Many of these parameters that have never been evaluated when weight is lost after gastric
bypass surgery will be tested in this study.
While gastric bypass surgery (GBS) is known to be highly effective in achieving significant
weight loss, it is also associated with other biologic changes that occur in the body when
weight is lost. In this study, subjects undergoing gastric bypass surgery will be followed
throughout the weight loss period. They will undergo four detailed medical evaluations to
assess changes in several biological systems that occur in the body when weight is lost.

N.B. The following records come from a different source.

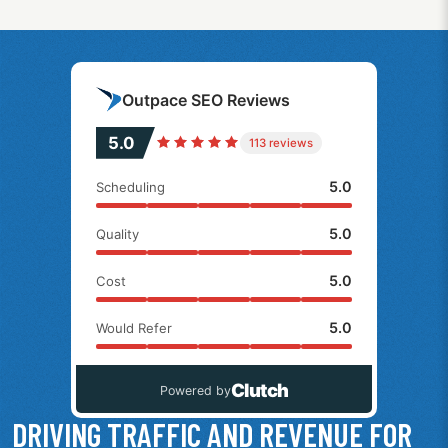
Outpace SEO Reviews
5.0
113 reviews
5.0
Scheduling
5.0
Quality
5.0
Cost
5.0
Would Refer
Clutch
Powered by
DRIVING TRAFFIC AND REVENUE FOR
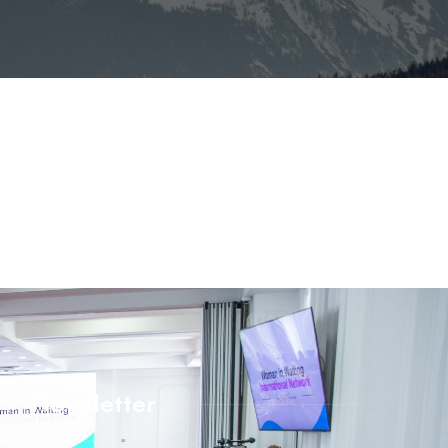
Newsletter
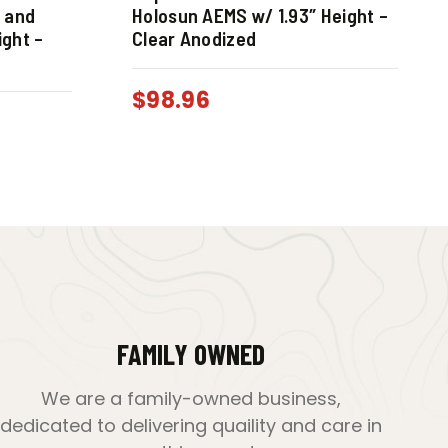
o and
Holosun AEMS w/ 1.93″ Height –
ight –
Clear Anodized
$
98.96
FAMILY OWNED
We are a family-owned business,
dedicated to delivering quaility and care in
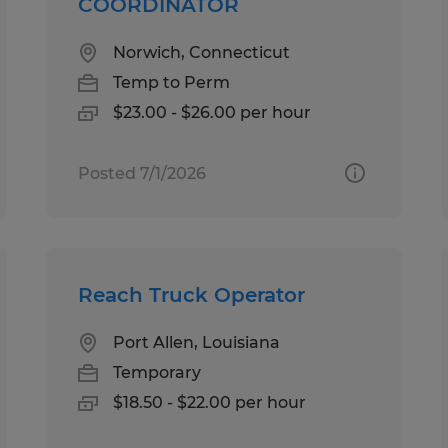
COORDINATOR
Norwich, Connecticut
Temp to Perm
$23.00 - $26.00 per hour
Posted 7/1/2026
Reach Truck Operator
Port Allen, Louisiana
Temporary
$18.50 - $22.00 per hour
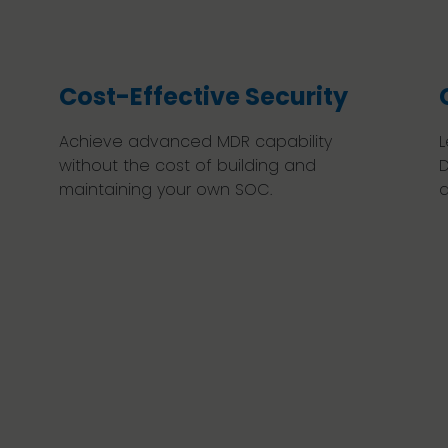
Cost-Effective Security
Achieve advanced MDR capability
L
without the cost of building and
D
maintaining your own SOC.
a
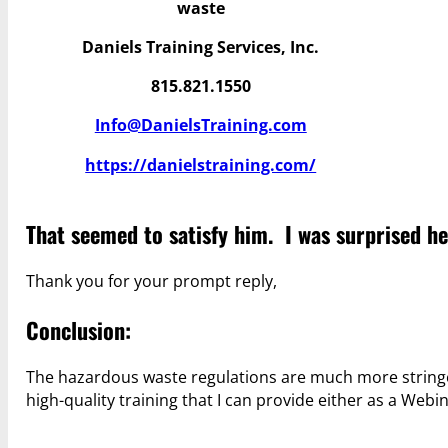
waste
Daniels Training Services, Inc.
815.821.1550
Info@DanielsTraining.com
https://danielstraining.com/
That seemed to satisfy him. I was surprised he
Thank you for your prompt reply,
Conclusion:
The hazardous waste regulations are much more stringe
high-quality training that I can provide either as a Webi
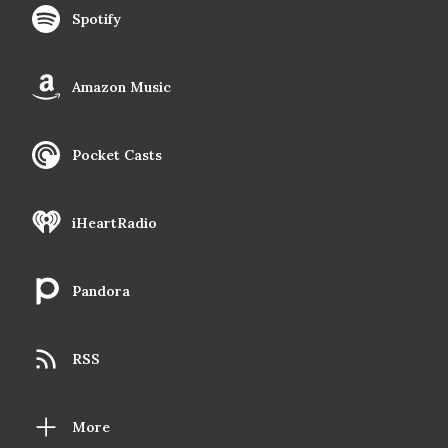
Spotify
Amazon Music
Pocket Casts
iHeartRadio
Pandora
RSS
More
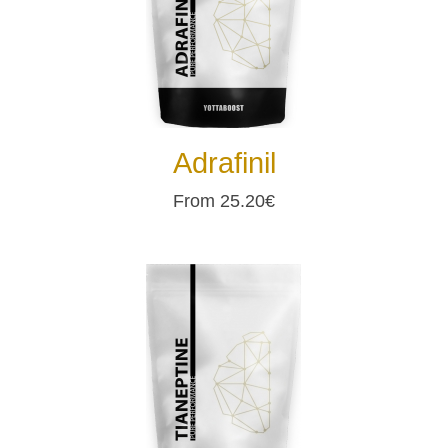
Adrafinil
From 25.20€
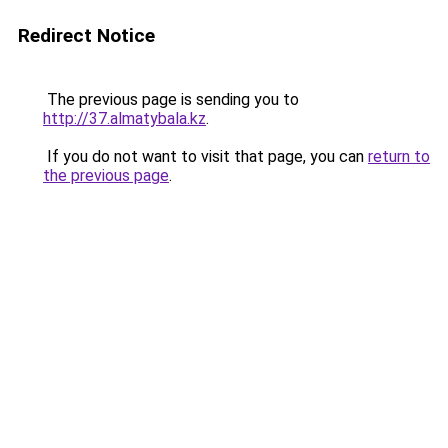
Redirect Notice
The previous page is sending you to
http://37.almatybala.kz
.
If you do not want to visit that page, you can
return to
the previous page
.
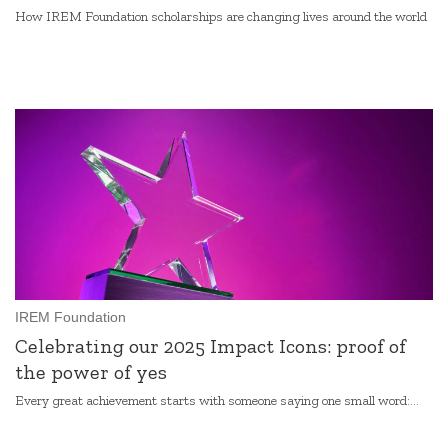
How IREM Foundation scholarships are changing lives around the world
IREM Foundation
Celebrating our 2025 Impact Icons: proof of
the power of yes
Every great achievement starts with someone saying one small word:...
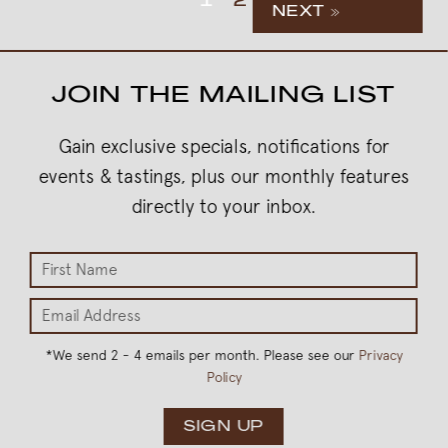
1
2
NEXT »
JOIN THE MAILING LIST
Gain exclusive specials, notifications for
events & tastings, plus our monthly features
directly to your inbox.
*
We send 2 - 4 emails per month. Please see our
Privacy
Policy
SIGN UP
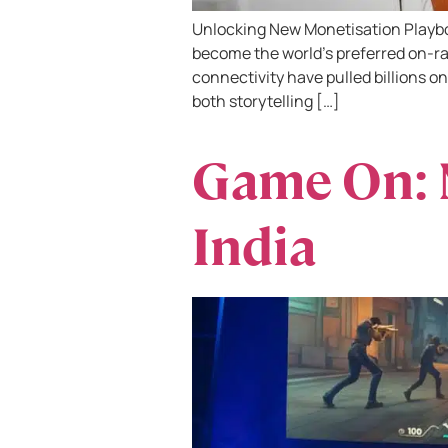
Unlocking New Monetisation Playbo
become the world’s preferred on-ra
connectivity have pulled billions on
both storytelling […]
Game On: 
India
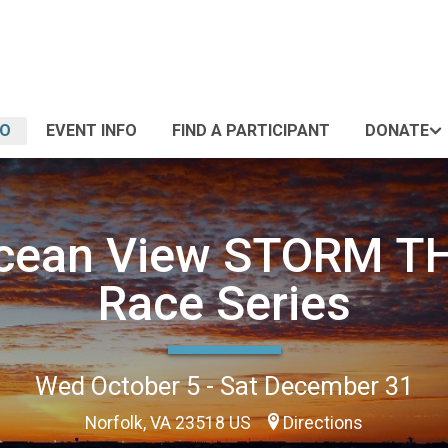
FO
EVENT INFO
FIND A PARTICIPANT
DONATE
cean View STORM T
Race Series
Wed October 5 - Sat December 31
Norfolk, VA 23518 US
Directions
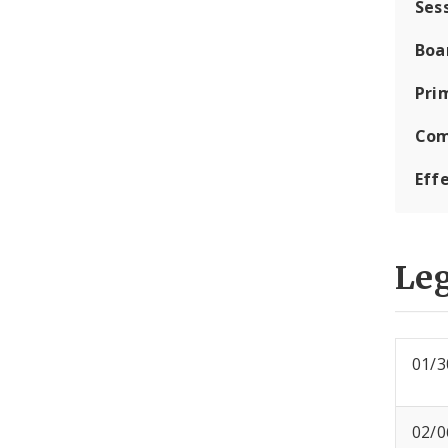
Ses
Boa
Pri
Com
Eff
Leg
01/3
02/0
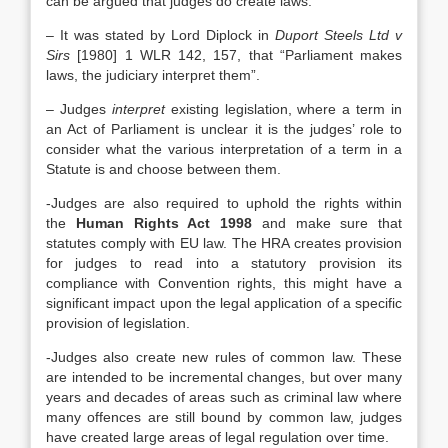
can be argued that judges do create laws.
– It was stated by Lord Diplock in
Duport Steels Ltd v
Sirs
[1980] 1 WLR 142, 157, that “Parliament makes
laws, the judiciary interpret them”.
– Judges
interpret
existing legislation, where a term in
an Act of Parliament is unclear it is the judges’ role to
consider what the various interpretation of a term in a
Statute is and choose between them.
-Judges are also required to uphold the rights within
the
Human Rights Act 1998
and make sure that
statutes comply with EU law. The HRA creates provision
for judges to read into a statutory provision its
compliance with Convention rights, this might have a
significant impact upon the legal application of a specific
provision of legislation.
-Judges also create new rules of common law. These
are intended to be incremental changes, but over many
years and decades of areas such as criminal law where
many offences are still bound by common law, judges
have created large areas of legal regulation over time.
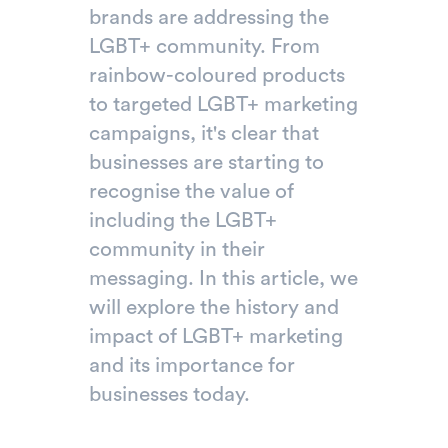
brands are addressing the
LGBT+ community. From
rainbow-coloured products
to targeted LGBT+ marketing
campaigns, it's clear that
businesses are starting to
recognise the value of
including the LGBT+
community in their
messaging. In this article, we
will explore the history and
impact of LGBT+ marketing
and its importance for
businesses today.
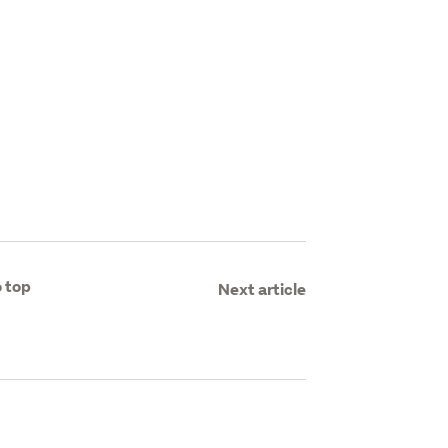
 top
Next article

The initial assessment will be performed before the surgery (testing period 1). After
surgery is completed, subjects will attend clinic visits at the Rockefeller University
outpatient clinic. During these visits, weight and leptin levels will be monitored. Two
additional assessments will be performed during weight loss, when subjects lose 10% and 20%
of their initial weight (testing periods 2 and 3 respectively). A final evaluation will be
performed after weight is stabilized, about 18 months after the surgery is completed
(testing period 4). Each testing period will be performed over a 2 week period in an
inpatient setting at the Rockefeller University Hospital. During testing periods subjects
will undergo a series of metabolic, behavioral, hormonal, immune and molecular tests to
evaluate changes that occur in the body after weight loss. Subjects will receive monetary
compensation for participating in the study.